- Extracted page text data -
————————
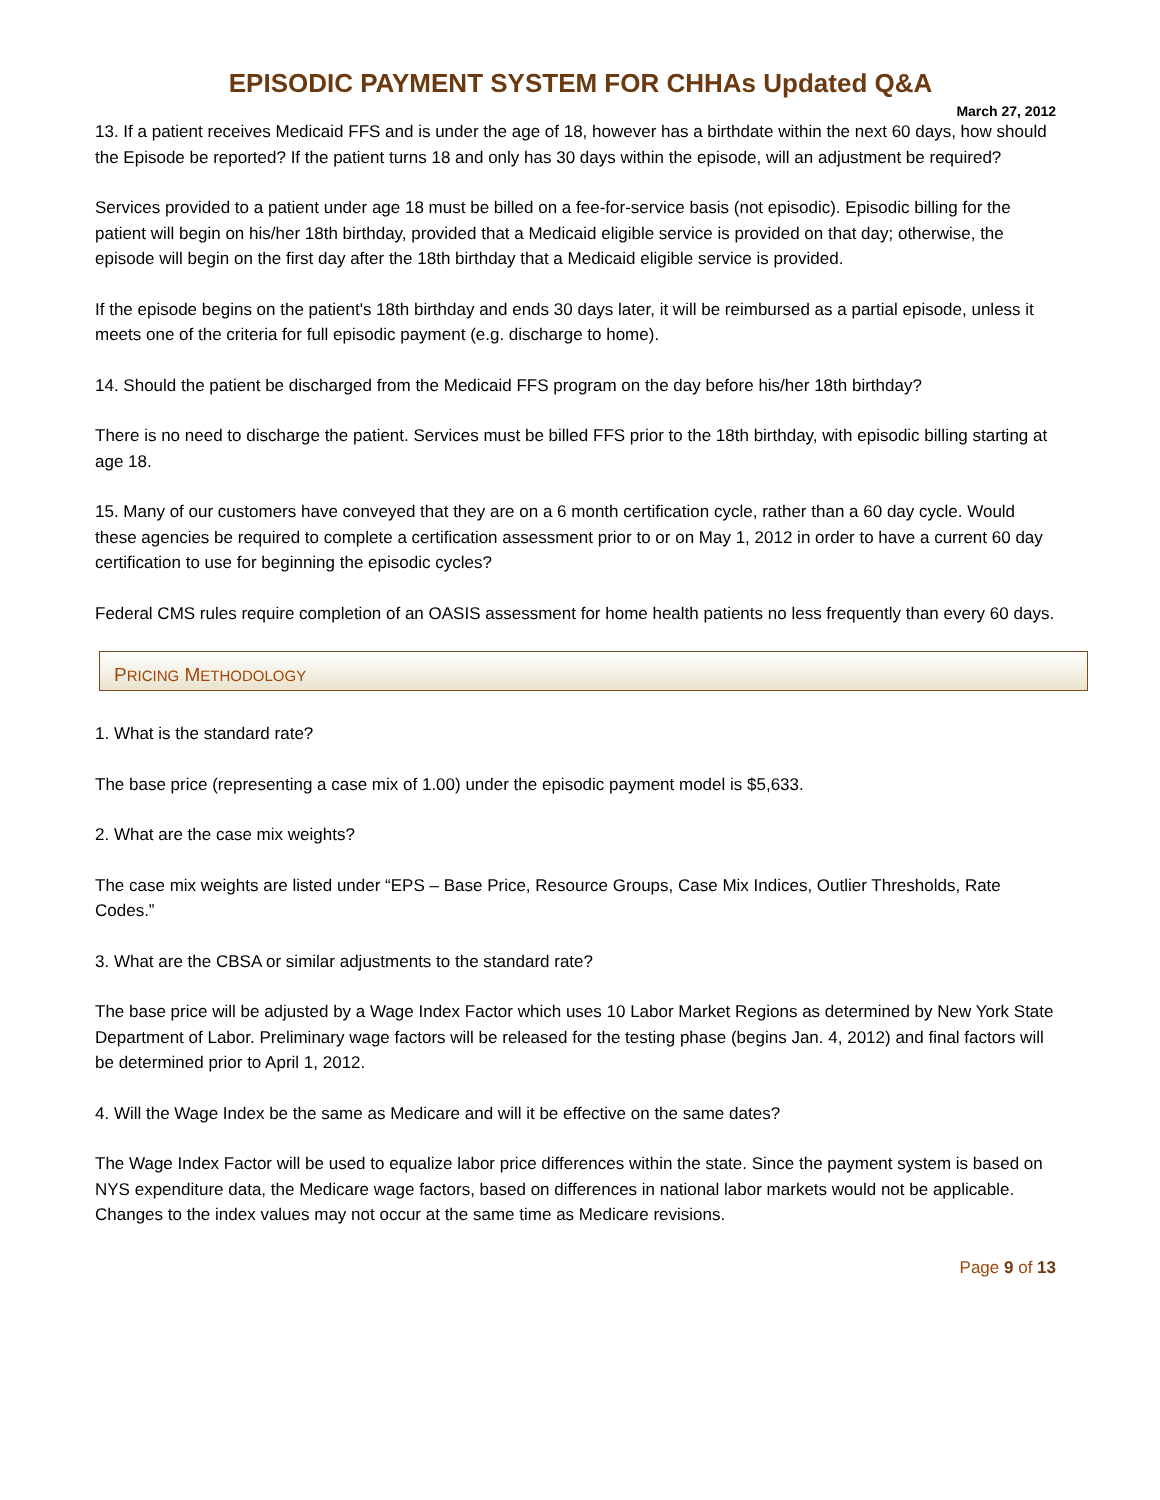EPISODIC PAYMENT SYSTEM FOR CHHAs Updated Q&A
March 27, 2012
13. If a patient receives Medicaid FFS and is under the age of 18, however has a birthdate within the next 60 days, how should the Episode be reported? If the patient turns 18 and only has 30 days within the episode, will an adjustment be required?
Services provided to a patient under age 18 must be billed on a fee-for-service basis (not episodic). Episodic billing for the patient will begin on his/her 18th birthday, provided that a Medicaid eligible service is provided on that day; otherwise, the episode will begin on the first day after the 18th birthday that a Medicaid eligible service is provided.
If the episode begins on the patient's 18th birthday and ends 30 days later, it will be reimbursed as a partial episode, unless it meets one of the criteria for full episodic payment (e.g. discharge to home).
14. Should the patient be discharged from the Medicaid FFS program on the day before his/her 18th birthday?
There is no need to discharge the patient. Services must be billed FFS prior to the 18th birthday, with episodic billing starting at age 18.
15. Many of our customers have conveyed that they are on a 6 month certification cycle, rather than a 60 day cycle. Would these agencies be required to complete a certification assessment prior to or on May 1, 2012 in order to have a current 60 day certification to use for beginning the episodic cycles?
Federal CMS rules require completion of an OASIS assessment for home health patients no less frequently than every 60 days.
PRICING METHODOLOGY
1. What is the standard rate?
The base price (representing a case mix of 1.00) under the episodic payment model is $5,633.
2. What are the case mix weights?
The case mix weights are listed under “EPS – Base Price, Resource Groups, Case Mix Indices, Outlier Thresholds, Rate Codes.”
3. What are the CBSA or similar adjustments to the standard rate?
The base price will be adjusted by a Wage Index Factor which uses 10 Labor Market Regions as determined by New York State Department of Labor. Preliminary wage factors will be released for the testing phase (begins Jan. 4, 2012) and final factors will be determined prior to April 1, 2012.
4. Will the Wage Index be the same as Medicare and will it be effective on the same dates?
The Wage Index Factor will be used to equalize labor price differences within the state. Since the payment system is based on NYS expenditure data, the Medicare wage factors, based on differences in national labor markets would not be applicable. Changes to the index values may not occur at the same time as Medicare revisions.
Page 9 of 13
————————
- Required action -
What you return should be exactly the lines above, starting at the one with "14. Should the" and ending at the one with "There is no", and nothing else.

- Result for this task -
14. Should the patient be discharged from the Medicaid FFS program on the day before his/her 18th birthday?
There is no need to discharge the patient. Services must be billed FFS prior to the 18th birthday, with episodic billing starting at age 18.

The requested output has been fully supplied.